The beauty of free markets is that it’s one big collective brain (in a metaphorical sense of course). As I have said previously, the free market is nothing short of the sum total of the voluntary interactions of all consenting individuals. What that means is that no single person or group of people needs to hit upon “the” solution for a problem in the market, simply by taking part within the marketplace, every single person is contributing toward progress. The reason this works is because there is no “correct” solution to the problems of the free market. The free market is an optimizing process, not a perfecting process. The difference being that to optimize something means to do the best you can with what you’ve got.

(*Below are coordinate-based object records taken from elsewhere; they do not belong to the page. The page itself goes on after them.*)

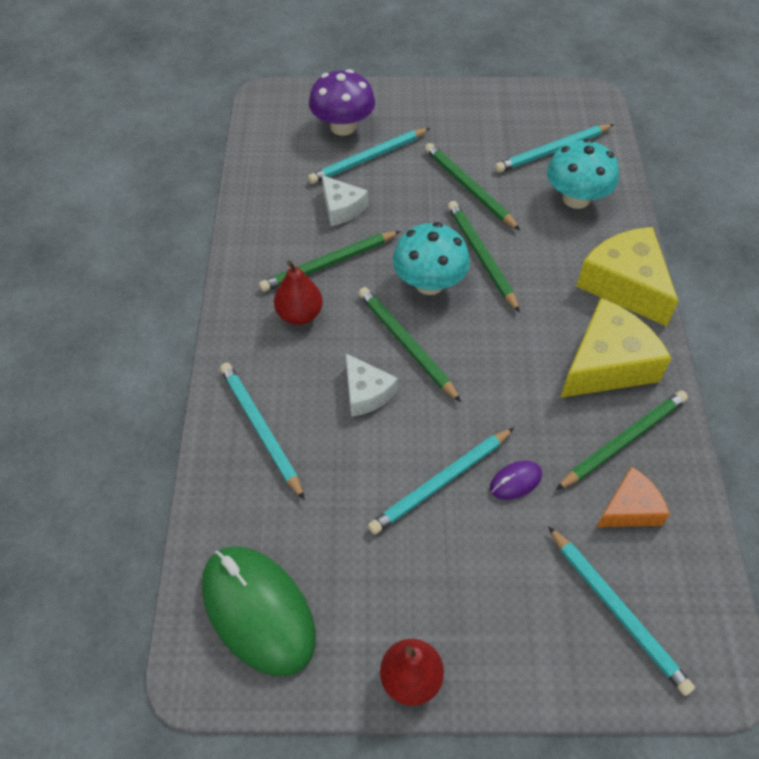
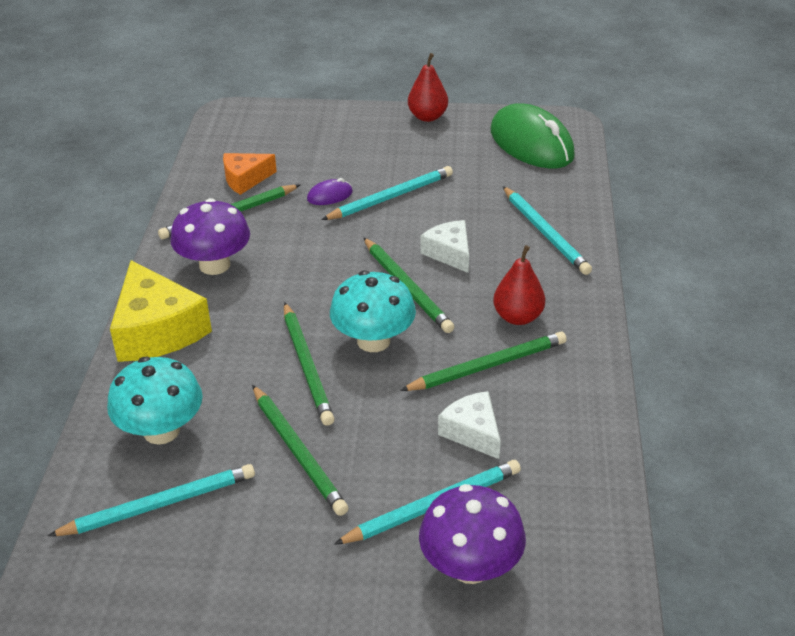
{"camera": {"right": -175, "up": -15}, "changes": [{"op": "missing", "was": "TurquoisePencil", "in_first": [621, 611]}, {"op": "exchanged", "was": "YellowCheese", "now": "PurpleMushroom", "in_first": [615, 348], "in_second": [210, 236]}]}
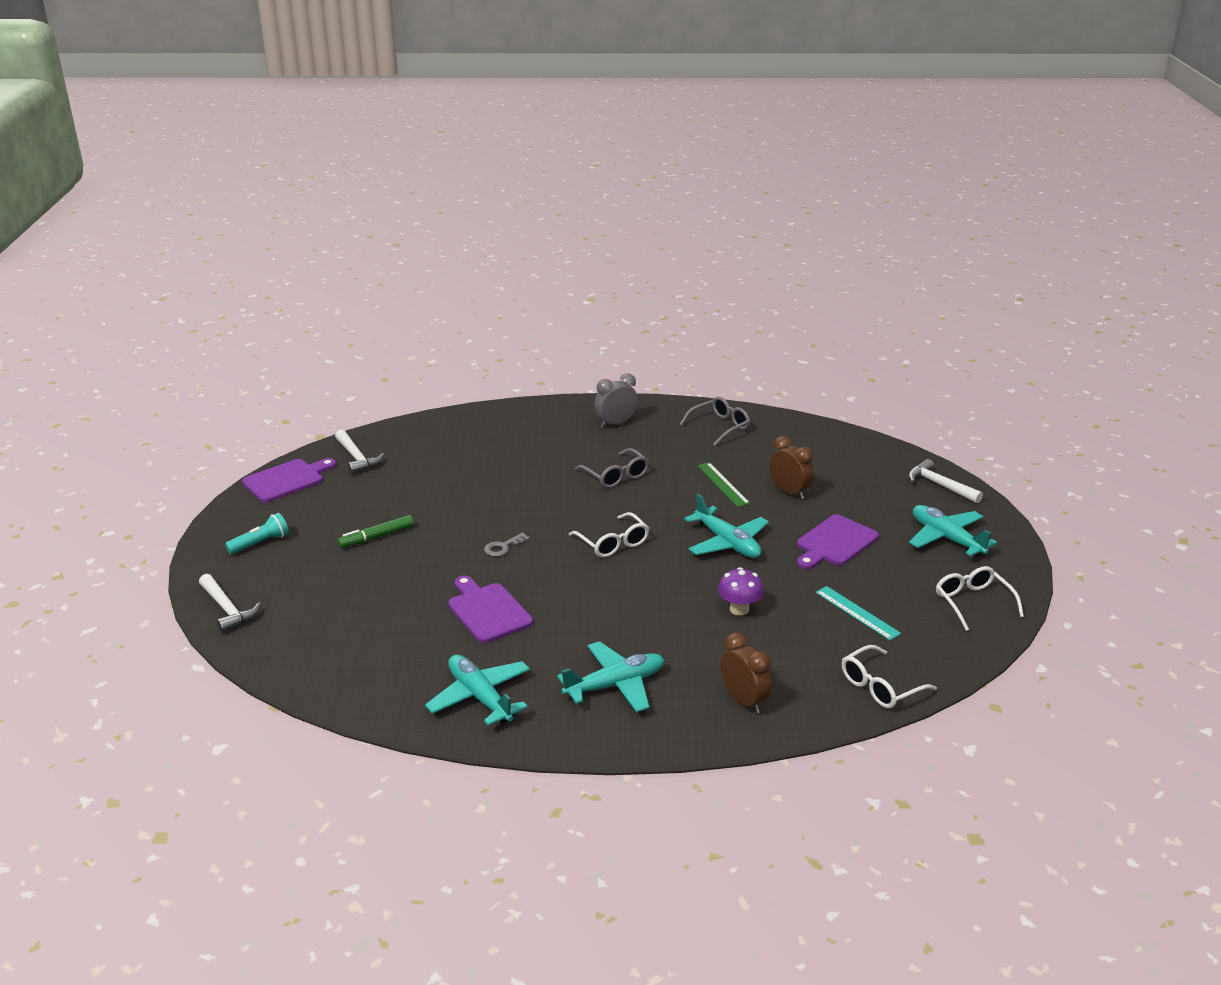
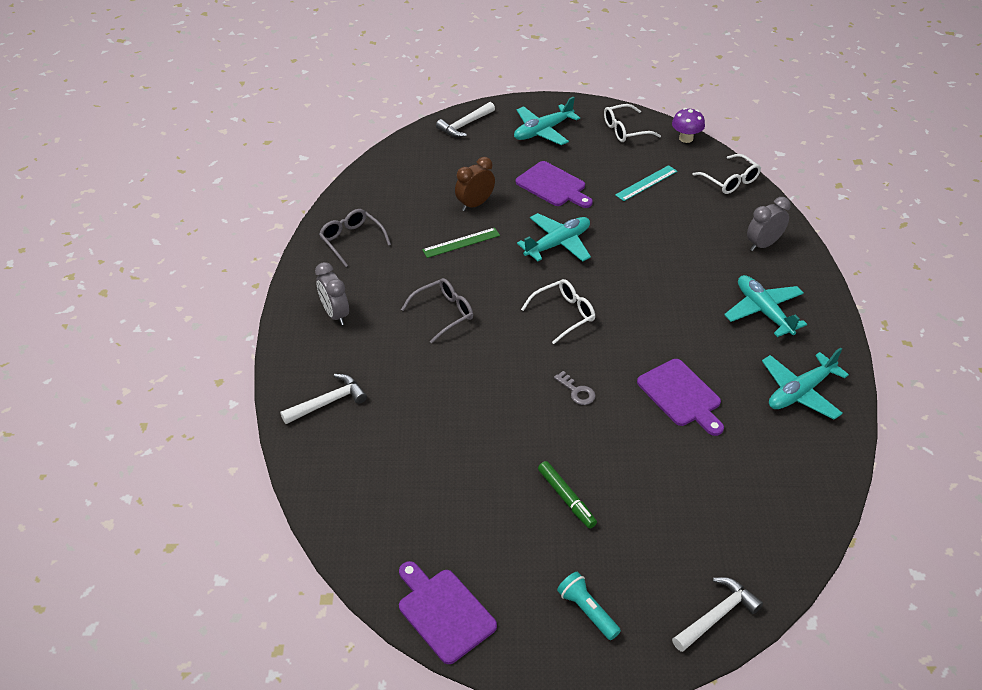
{"camera": {"right": -90, "up": 15}, "changes": [{"op": "relocated", "was": "WhiteHammer", "in_first": [359, 451], "in_second": [323, 399]}, {"op": "spun", "was": "PurpleCuttingBoard", "in_first": [490, 609], "in_second": [680, 397], "clockwise": -90}, {"op": "relocated", "was": "PurpleMushroom", "in_first": [741, 591], "in_second": [688, 125]}, {"op": "colour", "was": "BrownClock", "now": "GreyClock", "in_first": [746, 673], "in_second": [768, 224]}]}
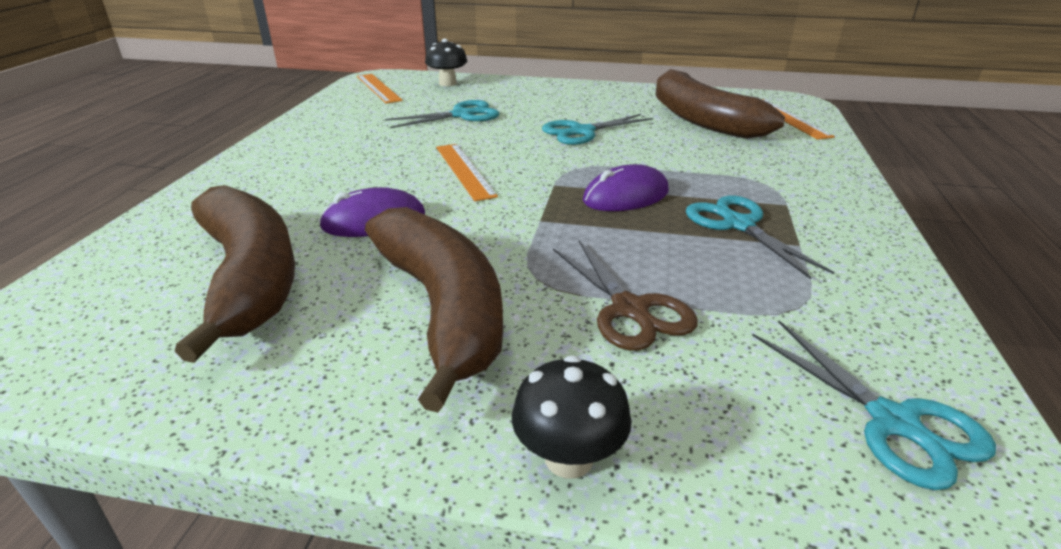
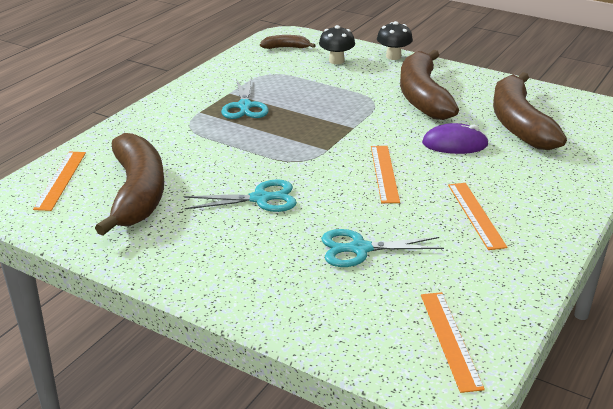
{"camera": {"right": -160, "up": 0}, "changes": [{"op": "relocated", "was": "BlackMushroom", "in_first": [446, 62], "in_second": [337, 44]}, {"op": "missing", "was": "BrownScissors", "in_first": [625, 295]}, {"op": "missing", "was": "PurpleMouse", "in_first": [626, 187]}, {"op": "exchanged", "was": "TurquoiseScissors", "now": "BrownBanana", "in_first": [874, 405], "in_second": [288, 42]}, {"op": "appeared", "now": "OrangeRuler", "in_second": [477, 216]}]}
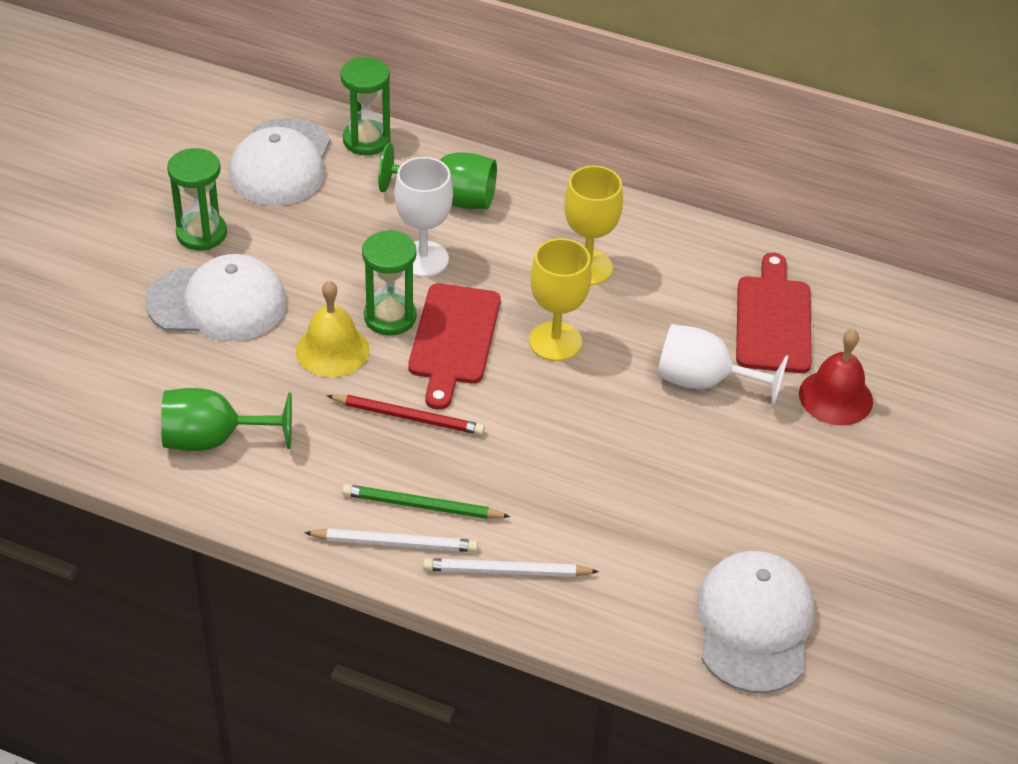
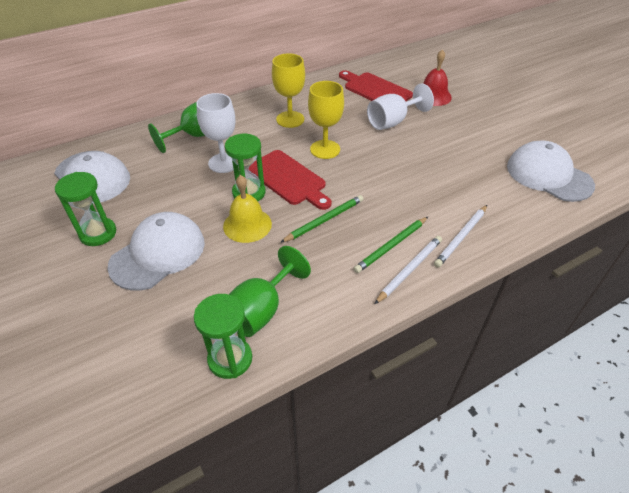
{"camera": {"right": -50, "up": 0}, "changes": [{"op": "colour", "was": "RedPencil", "now": "GreenPencil", "in_first": [406, 415], "in_second": [321, 219]}, {"op": "relocated", "was": "GreenHourglass", "in_first": [365, 106], "in_second": [223, 336]}]}
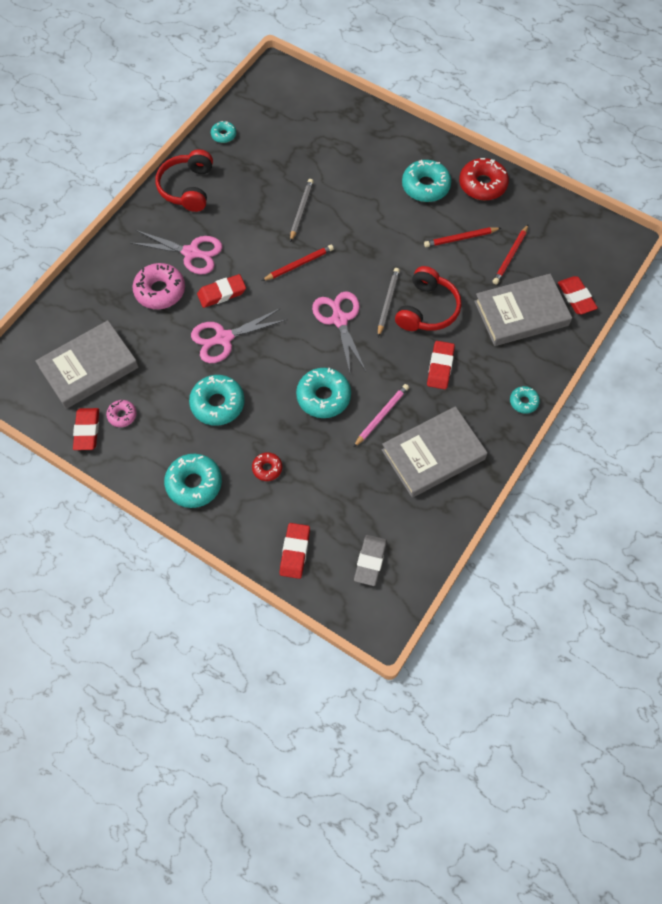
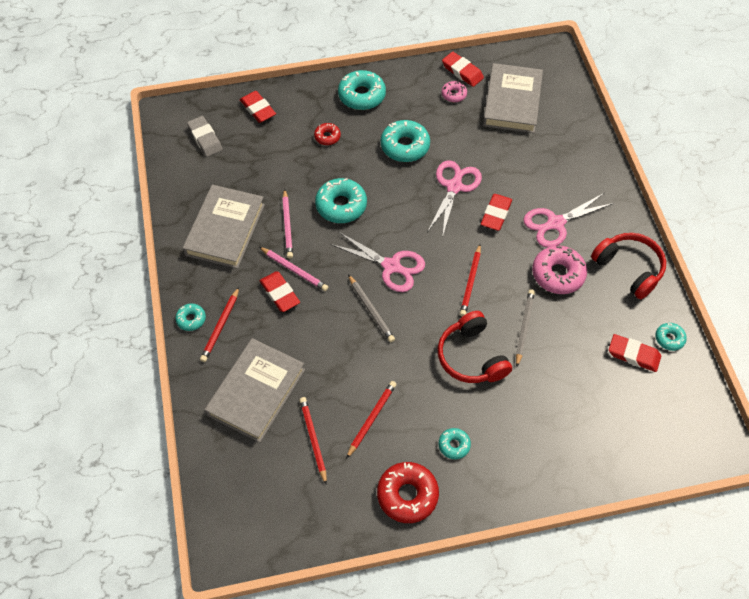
{"camera": {"right": 135, "up": -5}, "changes": [{"op": "relocated", "was": "PinkDonut", "in_first": [158, 286], "in_second": [559, 270]}, {"op": "spun", "was": "GreyPencil", "in_first": [302, 210], "in_second": [525, 328], "clockwise": -135}, {"op": "relocated", "was": "RedHeadphones", "in_first": [428, 298], "in_second": [475, 347]}, {"op": "size", "was": "TurquoiseDonut", "in_first": [426, 181], "in_second": [455, 443], "ratio": 0.54}, {"op": "relocated", "was": "RedEraser", "in_first": [578, 295], "in_second": [635, 353]}, {"op": "appeared", "now": "RedPencil", "in_second": [219, 324]}, {"op": "appeared", "now": "PinkPencil", "in_second": [293, 269]}]}
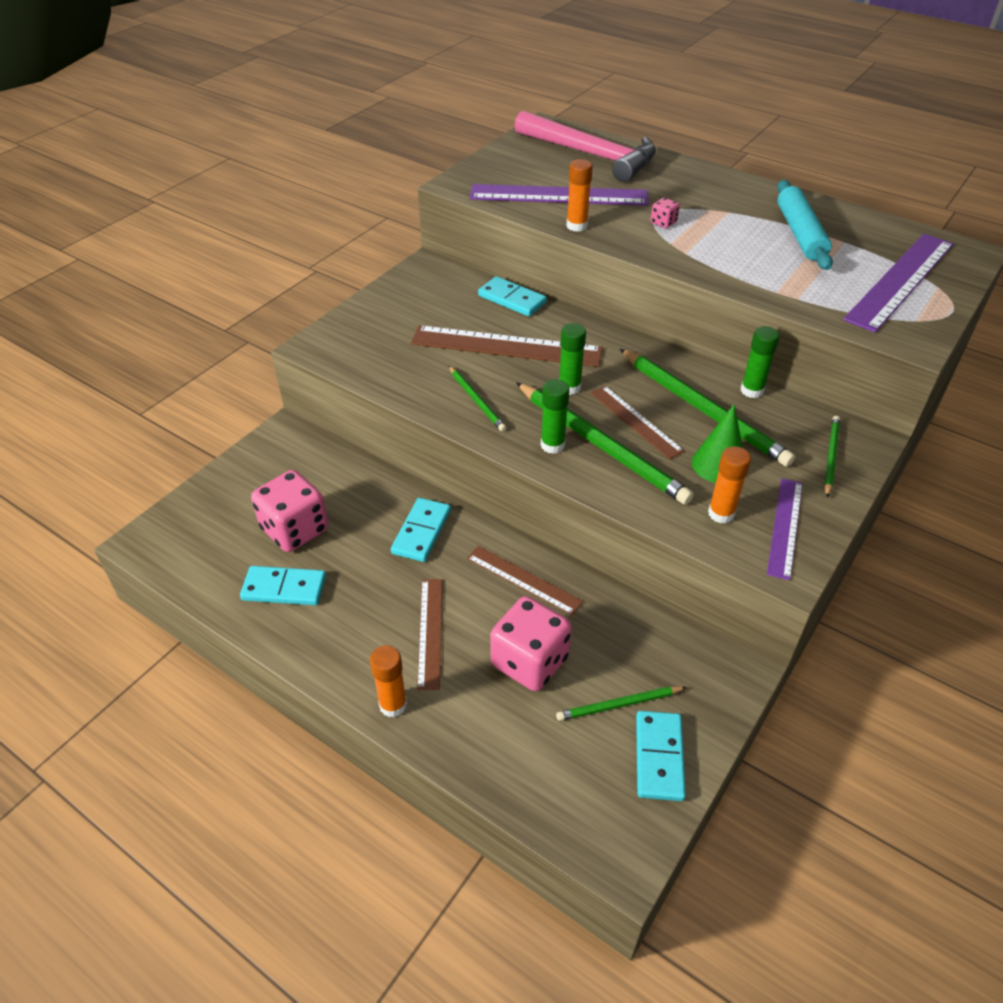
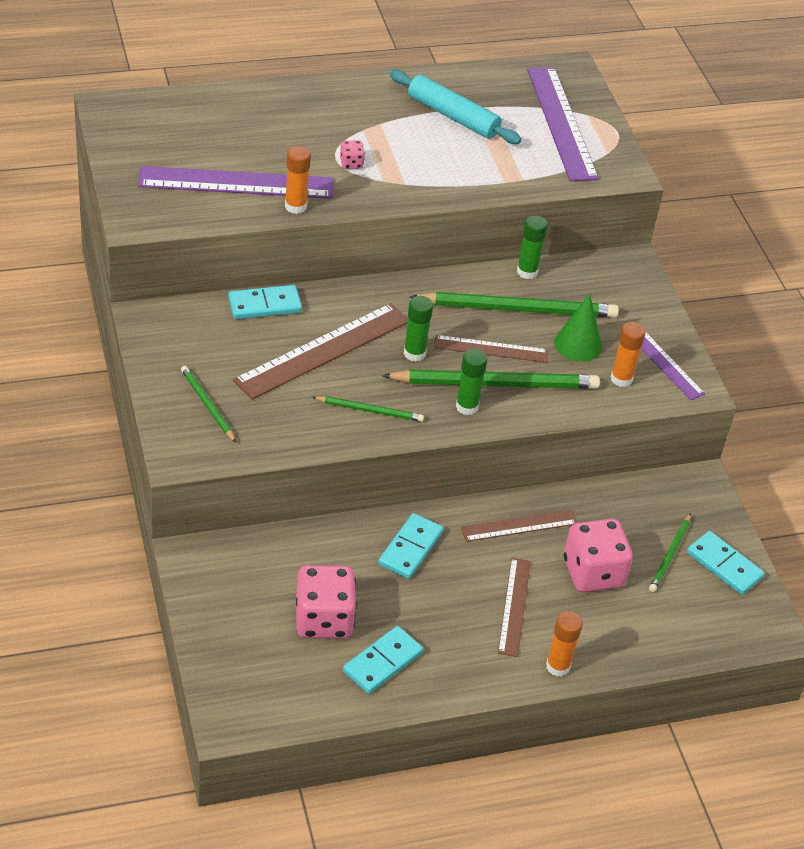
{"camera": {"right": -55, "up": 0}, "changes": [{"op": "spun", "was": "TurquoiseDomino", "in_first": [421, 530], "in_second": [411, 546], "clockwise": 60}, {"op": "spun", "was": "BrownRuler", "in_first": [430, 634], "in_second": [514, 607], "clockwise": 60}, {"op": "spun", "was": "PurpleRuler", "in_first": [559, 194], "in_second": [235, 182], "clockwise": 45}, {"op": "missing", "was": "PinkHammer", "in_first": [585, 146]}, {"op": "relocated", "was": "GreenPencil", "in_first": [832, 457], "in_second": [208, 404]}]}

Perfection is a completely foreign concept in the market. There is no ultimate goal that the free market strives for. Rewind the tape of civilization and I can guarantee you that the iPod would never again have been invented. This is much like the evolution of species, go back a hundred million years ago and let evolution run its course again – you would never end up with Homo sapiens ever ever.”
Perhaps I’ll share some of it later, such as the comparison of the Invisible Hand with Natural Selection (they’re actually just different embodiments of the same underlying principle of self-organizing systems), but for now, this’ll have to do.